Zombies on Broadway is Andrew McMahon's second album as Andrew McMahon in the Wilderness -- a moniker he adopted in 2014, but he has effectively been a solo act since he developed Jack's Mannequin in 2004.
Some 13 years later, McMahon remains faithful to the overblown melodicism he pioneered in Something Corporate, but Zombies on Broadway, like 2014's Andrew McMahon in the Wilderness before it, shows that the singer/songwriter is happy to adapt to the times.
Echoes of Fun. can be heard throughout the album, particularly whenever the percussion pounds alongside endless layers of harmonies, and he's dabbling with vocoders and other electronics.

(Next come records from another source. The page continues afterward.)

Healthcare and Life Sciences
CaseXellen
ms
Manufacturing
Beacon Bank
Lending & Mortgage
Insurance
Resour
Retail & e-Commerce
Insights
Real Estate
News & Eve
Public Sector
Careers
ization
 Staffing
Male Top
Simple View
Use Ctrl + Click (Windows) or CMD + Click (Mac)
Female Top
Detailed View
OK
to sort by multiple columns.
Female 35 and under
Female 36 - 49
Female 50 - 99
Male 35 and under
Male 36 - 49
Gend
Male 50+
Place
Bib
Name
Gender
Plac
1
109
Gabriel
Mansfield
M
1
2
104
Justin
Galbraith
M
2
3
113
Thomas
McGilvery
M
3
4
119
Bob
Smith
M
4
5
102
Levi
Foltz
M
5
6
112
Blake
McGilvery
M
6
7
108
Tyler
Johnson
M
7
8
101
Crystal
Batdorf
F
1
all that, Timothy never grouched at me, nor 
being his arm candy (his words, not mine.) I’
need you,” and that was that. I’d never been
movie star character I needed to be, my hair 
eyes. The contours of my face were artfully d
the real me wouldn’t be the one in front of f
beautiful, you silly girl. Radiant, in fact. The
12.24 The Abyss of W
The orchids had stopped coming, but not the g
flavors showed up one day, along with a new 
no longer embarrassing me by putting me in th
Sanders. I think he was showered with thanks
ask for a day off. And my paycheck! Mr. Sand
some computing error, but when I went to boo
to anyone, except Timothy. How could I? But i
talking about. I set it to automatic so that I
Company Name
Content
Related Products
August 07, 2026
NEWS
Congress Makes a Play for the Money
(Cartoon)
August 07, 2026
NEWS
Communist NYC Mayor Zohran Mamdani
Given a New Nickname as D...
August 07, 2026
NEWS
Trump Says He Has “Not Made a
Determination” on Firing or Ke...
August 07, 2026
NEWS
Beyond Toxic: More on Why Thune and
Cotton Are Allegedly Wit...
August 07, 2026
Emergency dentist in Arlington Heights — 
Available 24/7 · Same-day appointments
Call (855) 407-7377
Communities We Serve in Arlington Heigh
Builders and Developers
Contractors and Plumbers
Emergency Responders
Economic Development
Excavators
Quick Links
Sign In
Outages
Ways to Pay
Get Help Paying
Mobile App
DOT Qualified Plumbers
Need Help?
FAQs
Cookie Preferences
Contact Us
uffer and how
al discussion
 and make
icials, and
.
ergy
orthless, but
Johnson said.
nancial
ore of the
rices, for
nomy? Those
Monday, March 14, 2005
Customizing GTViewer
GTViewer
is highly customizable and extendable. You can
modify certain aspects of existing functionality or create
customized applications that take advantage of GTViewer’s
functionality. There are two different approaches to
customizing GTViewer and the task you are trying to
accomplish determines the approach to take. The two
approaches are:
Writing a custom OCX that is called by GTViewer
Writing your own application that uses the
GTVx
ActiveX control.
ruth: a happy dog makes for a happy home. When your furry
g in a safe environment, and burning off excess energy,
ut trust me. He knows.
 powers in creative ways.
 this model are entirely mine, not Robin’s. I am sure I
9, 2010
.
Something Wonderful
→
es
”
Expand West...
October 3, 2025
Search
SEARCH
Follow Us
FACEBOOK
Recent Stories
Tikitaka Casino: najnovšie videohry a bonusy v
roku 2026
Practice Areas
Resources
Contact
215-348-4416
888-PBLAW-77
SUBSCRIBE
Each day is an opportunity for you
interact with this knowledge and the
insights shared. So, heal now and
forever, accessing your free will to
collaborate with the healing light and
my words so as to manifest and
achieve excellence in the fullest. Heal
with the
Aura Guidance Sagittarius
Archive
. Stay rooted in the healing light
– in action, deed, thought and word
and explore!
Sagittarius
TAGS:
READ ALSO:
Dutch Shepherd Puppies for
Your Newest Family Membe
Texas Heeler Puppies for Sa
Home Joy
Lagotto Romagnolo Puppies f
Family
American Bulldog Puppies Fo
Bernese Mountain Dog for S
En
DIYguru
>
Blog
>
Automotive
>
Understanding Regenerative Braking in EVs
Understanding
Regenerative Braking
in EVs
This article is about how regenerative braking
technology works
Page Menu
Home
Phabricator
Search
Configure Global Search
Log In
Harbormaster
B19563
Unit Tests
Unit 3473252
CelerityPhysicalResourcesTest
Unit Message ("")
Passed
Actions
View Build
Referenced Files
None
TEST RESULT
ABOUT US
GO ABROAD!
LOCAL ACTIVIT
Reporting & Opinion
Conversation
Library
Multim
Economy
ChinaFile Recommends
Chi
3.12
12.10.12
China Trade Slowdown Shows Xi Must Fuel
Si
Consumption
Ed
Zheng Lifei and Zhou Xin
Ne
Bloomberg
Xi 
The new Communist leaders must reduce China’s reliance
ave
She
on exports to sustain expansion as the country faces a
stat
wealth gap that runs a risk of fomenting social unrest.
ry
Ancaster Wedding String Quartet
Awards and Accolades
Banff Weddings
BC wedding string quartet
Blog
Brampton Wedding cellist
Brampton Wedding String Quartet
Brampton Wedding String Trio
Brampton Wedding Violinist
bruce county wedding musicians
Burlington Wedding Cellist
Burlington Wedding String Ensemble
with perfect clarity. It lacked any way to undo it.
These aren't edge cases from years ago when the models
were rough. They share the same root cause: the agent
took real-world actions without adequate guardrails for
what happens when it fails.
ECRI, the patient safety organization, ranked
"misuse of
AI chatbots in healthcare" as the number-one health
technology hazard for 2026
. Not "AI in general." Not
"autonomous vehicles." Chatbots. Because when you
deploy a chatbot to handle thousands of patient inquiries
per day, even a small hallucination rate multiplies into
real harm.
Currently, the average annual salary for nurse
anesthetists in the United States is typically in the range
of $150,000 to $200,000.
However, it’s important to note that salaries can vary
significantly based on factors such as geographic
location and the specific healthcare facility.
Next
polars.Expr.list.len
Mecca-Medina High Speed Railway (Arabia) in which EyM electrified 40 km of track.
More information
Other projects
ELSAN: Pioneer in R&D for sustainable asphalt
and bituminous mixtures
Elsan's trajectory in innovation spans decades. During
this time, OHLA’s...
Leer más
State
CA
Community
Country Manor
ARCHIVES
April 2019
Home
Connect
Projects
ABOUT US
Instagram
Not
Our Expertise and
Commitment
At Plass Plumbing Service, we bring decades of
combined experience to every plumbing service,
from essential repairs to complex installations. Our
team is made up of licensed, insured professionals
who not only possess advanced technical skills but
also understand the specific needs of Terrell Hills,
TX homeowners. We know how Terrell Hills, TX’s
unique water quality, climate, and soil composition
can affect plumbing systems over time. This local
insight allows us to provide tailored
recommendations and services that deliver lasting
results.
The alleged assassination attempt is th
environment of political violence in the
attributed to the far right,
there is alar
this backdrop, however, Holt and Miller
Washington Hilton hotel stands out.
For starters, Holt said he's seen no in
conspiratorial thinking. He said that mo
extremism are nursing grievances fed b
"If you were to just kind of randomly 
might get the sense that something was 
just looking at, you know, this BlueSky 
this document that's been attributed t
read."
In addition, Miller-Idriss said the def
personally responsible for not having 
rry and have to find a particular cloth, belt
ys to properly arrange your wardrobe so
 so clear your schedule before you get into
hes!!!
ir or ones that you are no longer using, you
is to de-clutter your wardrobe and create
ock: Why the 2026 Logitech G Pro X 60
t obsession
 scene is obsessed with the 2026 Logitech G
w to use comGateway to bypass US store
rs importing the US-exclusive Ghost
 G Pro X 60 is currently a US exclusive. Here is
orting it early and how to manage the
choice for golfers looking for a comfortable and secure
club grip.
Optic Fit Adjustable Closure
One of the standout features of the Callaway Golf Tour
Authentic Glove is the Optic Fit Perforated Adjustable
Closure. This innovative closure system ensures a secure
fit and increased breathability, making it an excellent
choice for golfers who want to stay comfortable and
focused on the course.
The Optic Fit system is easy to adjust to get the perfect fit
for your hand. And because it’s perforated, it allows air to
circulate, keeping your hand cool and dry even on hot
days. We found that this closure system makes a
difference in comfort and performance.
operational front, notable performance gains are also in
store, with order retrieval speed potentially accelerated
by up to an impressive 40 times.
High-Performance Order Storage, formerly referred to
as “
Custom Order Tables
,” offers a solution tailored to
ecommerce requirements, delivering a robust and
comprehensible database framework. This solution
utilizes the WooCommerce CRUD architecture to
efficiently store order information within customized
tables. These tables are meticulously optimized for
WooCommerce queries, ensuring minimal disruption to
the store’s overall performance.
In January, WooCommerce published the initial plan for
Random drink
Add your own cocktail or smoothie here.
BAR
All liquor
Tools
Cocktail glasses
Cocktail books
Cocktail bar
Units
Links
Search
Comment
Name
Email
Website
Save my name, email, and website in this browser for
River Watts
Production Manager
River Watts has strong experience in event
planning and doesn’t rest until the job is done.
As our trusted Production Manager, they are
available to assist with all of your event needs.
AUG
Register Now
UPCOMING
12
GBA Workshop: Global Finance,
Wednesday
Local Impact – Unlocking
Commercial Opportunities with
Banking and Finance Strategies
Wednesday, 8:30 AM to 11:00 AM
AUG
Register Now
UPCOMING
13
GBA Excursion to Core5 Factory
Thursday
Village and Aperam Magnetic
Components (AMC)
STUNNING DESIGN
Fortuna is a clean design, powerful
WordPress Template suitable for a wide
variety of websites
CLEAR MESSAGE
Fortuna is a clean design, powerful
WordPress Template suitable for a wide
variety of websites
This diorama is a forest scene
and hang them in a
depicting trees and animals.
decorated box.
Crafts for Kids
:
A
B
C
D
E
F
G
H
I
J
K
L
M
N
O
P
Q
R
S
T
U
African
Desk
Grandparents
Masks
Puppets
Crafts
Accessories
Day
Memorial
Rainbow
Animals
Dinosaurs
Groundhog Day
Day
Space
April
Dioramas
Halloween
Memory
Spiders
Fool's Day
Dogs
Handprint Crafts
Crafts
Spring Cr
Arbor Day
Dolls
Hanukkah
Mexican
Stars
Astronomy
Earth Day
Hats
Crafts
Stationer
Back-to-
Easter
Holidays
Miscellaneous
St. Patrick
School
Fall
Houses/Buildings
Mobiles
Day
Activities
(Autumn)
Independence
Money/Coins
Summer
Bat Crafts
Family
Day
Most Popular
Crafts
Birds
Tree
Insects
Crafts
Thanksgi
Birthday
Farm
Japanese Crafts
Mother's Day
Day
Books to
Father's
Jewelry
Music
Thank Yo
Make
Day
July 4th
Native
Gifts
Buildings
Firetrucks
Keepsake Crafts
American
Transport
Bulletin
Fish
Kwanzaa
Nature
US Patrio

Even so, McMahon is dedicated to carefully constructed melodies and earnest emotional blood-spilling.
As always, the tension and pleasure within McMahon is that gulf between his sincerity -- with his plaintive, keening voice, he seems to mean every feeling he sings -- and his candied music.
On Zombies on Broadway, there's an even greater emphasis on disco, electropop, and other pop styles that are generally dismissed as frivolous -- "Brooklyn, You're Killing Me" and "Shot Out of a Canyon" are both high-grade dance-pop -- and its gleaming surface feels shinier than previous McMahon productions, but rather than seeming like an attempt to chase trends, these inflections and accents feel like a culmination of craft.
McMahon has long understood how to craft a song, and Zombies on Broadway proves he has the studio skills to match.